→ **Records provided**
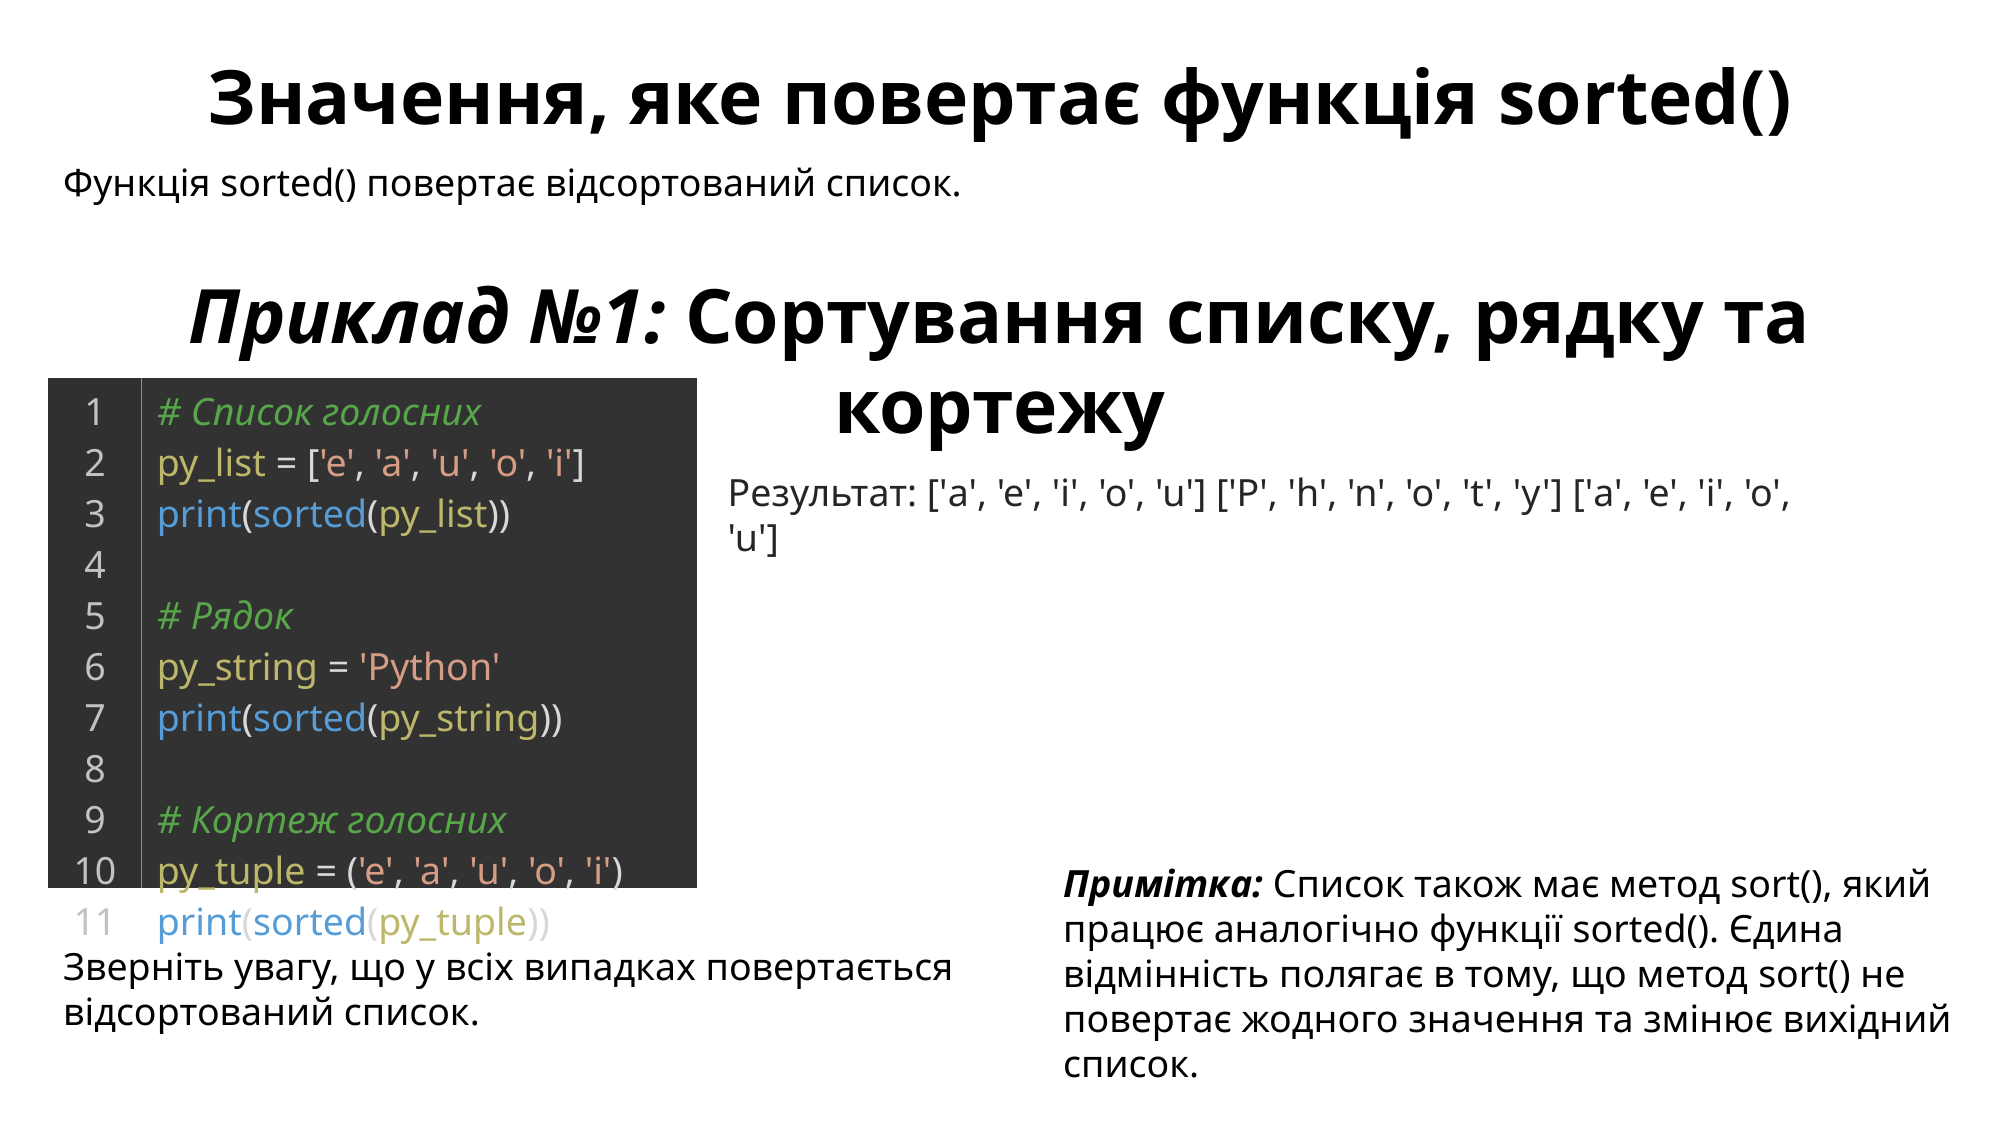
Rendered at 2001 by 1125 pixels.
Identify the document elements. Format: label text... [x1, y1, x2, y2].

text_box Функція sorted() повертає відсортований список. [48, 151, 1049, 261]
text_box Приклад №1: Сортування списку, рядку та кортежу [0, 261, 2000, 637]
text_box Зверніть увагу, що у всіх випадках повертається відсортований список. [48, 935, 1048, 1041]
table_header # Список голосних py_list = ['e', 'a', 'u', 'o', 'i'] print(sorted(py_list)) # Рядок py_string = 'Python' print(sorted(py_string)) # Кортеж голосних py_tuple = ('e', 'a', 'u', 'o', 'i') print(sorted(py_tuple)) [142, 378, 697, 888]
text_box Результат: ['a', 'e', 'i', 'o', 'u'] ['P', 'h', 'n', 'o', 't', 'y'] ['a', 'e', 'i', 'o', 'u'] [712, 461, 1812, 657]
text_box Примітка: Список також має метод sort(), який працює аналогічно функції sorted(). Єдина відмінність полягає в тому, що метод sort() не повертає жодного значення та змінює вихідний список. [1048, 852, 2000, 1092]
table_header 1 2 3 4 5 6 7 8 9 10 11 [48, 378, 141, 888]
text_box Значення, яке повертає функція sorted() [0, 41, 2000, 261]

→ **Work task**
Exactly as written, print each entry, leaving all pictures out.

→ **Result of this task**
Rendered at 2001 by 1125 pixels.
Identify the document elements. Format: label text... [x1, y1, x2, y2].

text_box Функція sorted() повертає відсортований список. [48, 151, 1049, 261]
text_box Приклад №1: Сортування списку, рядку та кортежу [0, 261, 2000, 637]
text_box Зверніть увагу, що у всіх випадках повертається відсортований список. [48, 935, 1048, 1041]
table_header # Список голосних py_list = ['e', 'a', 'u', 'o', 'i'] print(sorted(py_list)) # Рядок py_string = 'Python' print(sorted(py_string)) # Кортеж голосних py_tuple = ('e', 'a', 'u', 'o', 'i') print(sorted(py_tuple)) [142, 378, 697, 888]
text_box Результат: ['a', 'e', 'i', 'o', 'u'] ['P', 'h', 'n', 'o', 't', 'y'] ['a', 'e', 'i', 'o', 'u'] [712, 461, 1812, 657]
text_box Примітка: Список також має метод sort(), який працює аналогічно функції sorted(). Єдина відмінність полягає в тому, що метод sort() не повертає жодного значення та змінює вихідний список. [1048, 852, 2000, 1092]
table_header 1 2 3 4 5 6 7 8 9 10 11 [48, 378, 141, 888]
text_box Значення, яке повертає функція sorted() [0, 41, 2000, 261]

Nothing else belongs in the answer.